**THINGS TO DO**
**1.** Answer these questions using the course syllabus below:
(a) Which office is listed?
(b) What percentage of the grade does the final project count for?
(c) Which tool will the problem sets likely involve?
**2.** According to the course syllabus below, what criteria determine the quality of a problem set writeup? List every one.
**3.** Write out the course syllabus below word for word, everything from "We will adhere" down to "of the system.".

Homepage:http://jmvidal.cse.sc.edu

Office:SWGN 3A51

Office Hours:Check my Calendar, or email me for appointment.

Email:vidal@sc.edu

**Grading:**

Item | Percentage |
---|---|

Tests (2) | 25% each, for a 50% total. |

Final Project | 30% |

Problem Sets (3) | for a 20% total. |

We will adhere USC's statement on academic
responsibility. This means that expulsion procedures will be
initiated for anyone caught either *giving* or receiving
help in a problem set or test. I will be grading everything myself
since this class does not have a TA. Please, try to help out by
properly commenting your code.

**Problem Sets:** All problem sets are to be done
individually and will likely involve the use of netlogo to solve a
multiagent problem. All problem sets will be graded based on the
quality of the writeup up: the quality of the writing, the
originality of the ideas use, the simplicity of the code, and the
performance of the system.

**SUPPLIED MATERIAL**
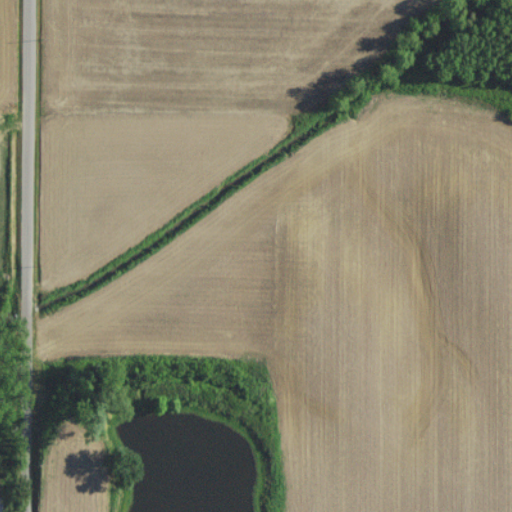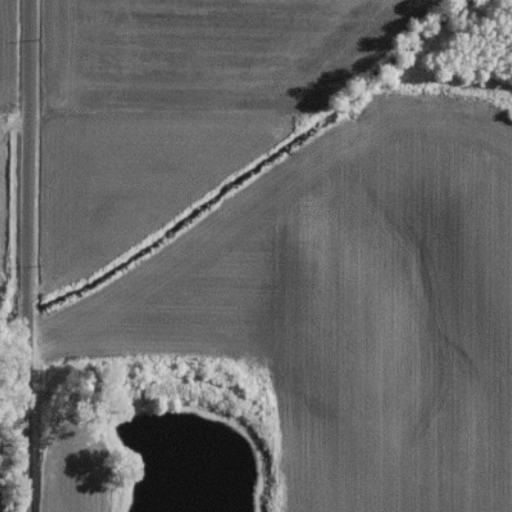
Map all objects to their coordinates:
road: (30, 255)
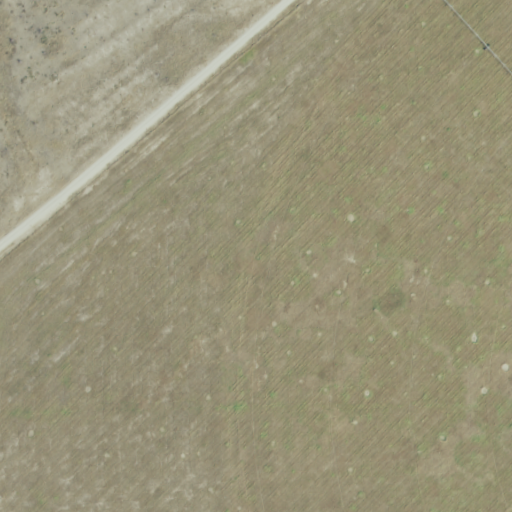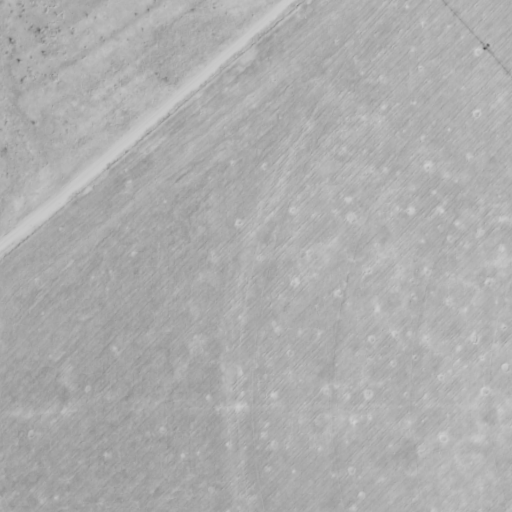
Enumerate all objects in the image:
road: (145, 122)
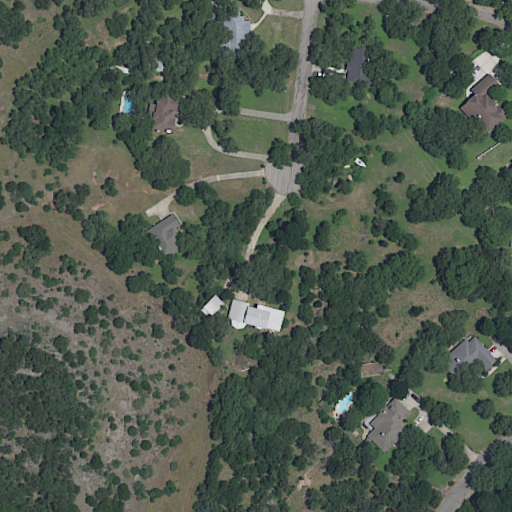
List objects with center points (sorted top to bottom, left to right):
road: (437, 8)
building: (239, 30)
building: (356, 64)
road: (297, 87)
building: (484, 108)
building: (166, 114)
road: (222, 176)
road: (261, 221)
building: (167, 236)
building: (254, 317)
building: (472, 354)
building: (389, 424)
road: (446, 433)
road: (473, 474)
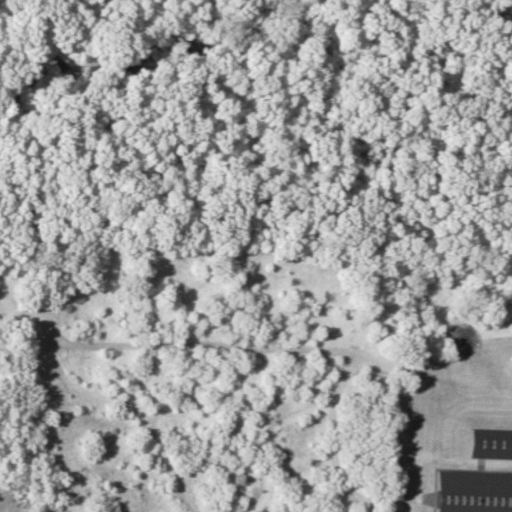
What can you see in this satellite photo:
building: (488, 443)
building: (473, 491)
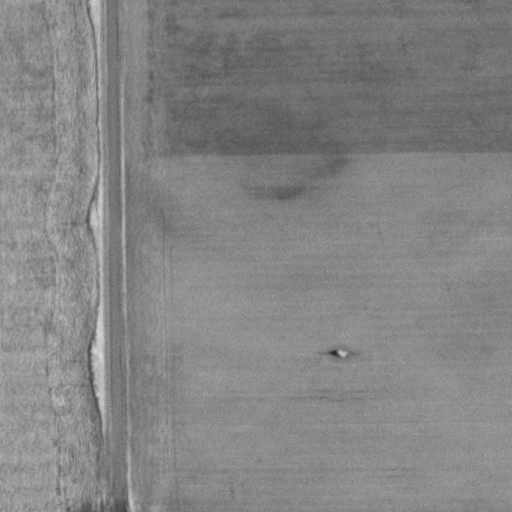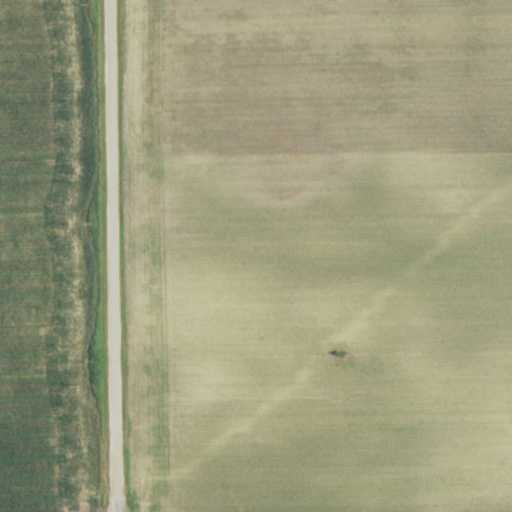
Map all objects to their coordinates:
road: (104, 256)
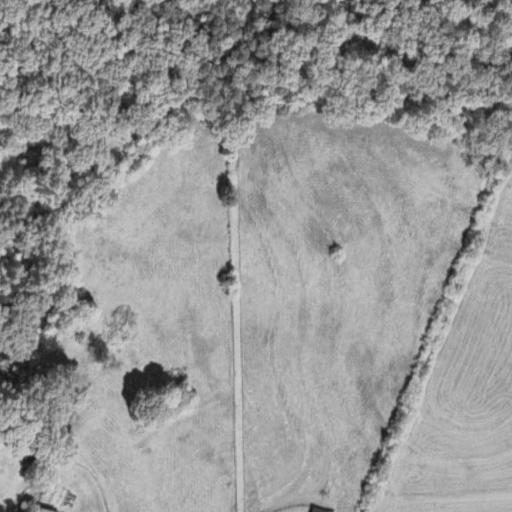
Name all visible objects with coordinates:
building: (316, 510)
building: (44, 511)
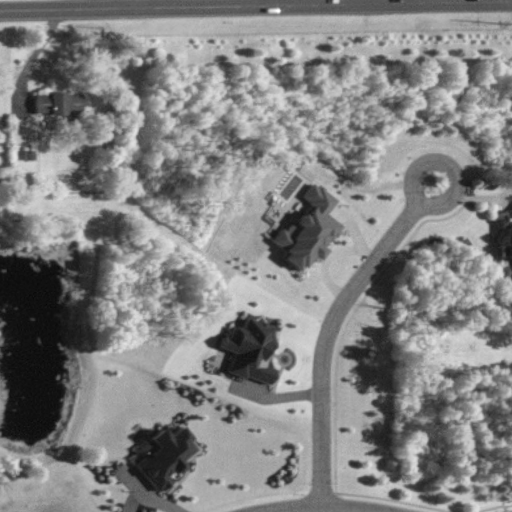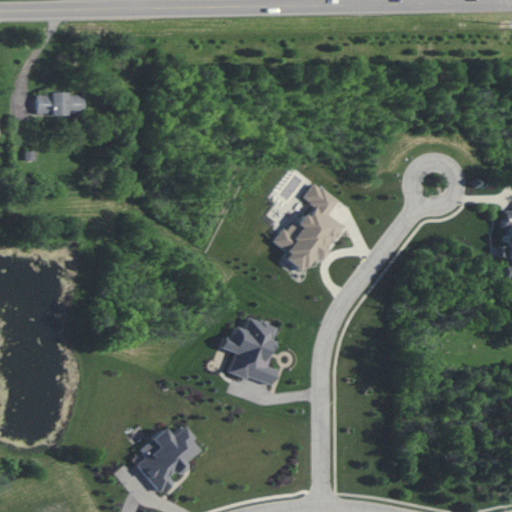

**WORKED ANSWERS**
**1.**
(a) SWGN 3A51
(b) 30%
(c) Netlogo

**2.**
- The quality of the writing
- The originality of the ideas used
- The simplicity of the code
- The performance of the system

**3.**
We will adhere USC's statement on academic
responsibility. This means that expulsion procedures will be
initiated for anyone caught either *giving* or receiving
help in a problem set or test. I will be grading everything myself
since this class does not have a TA. Please, try to help out by
properly commenting your code.

**Problem Sets:** All problem sets are to be done
individually and will likely involve the use of netlogo to solve a
multiagent problem. All problem sets will be graded based on the
quality of the writeup up: the quality of the writing, the
originality of the ideas use, the simplicity of the code, and the
performance of the system.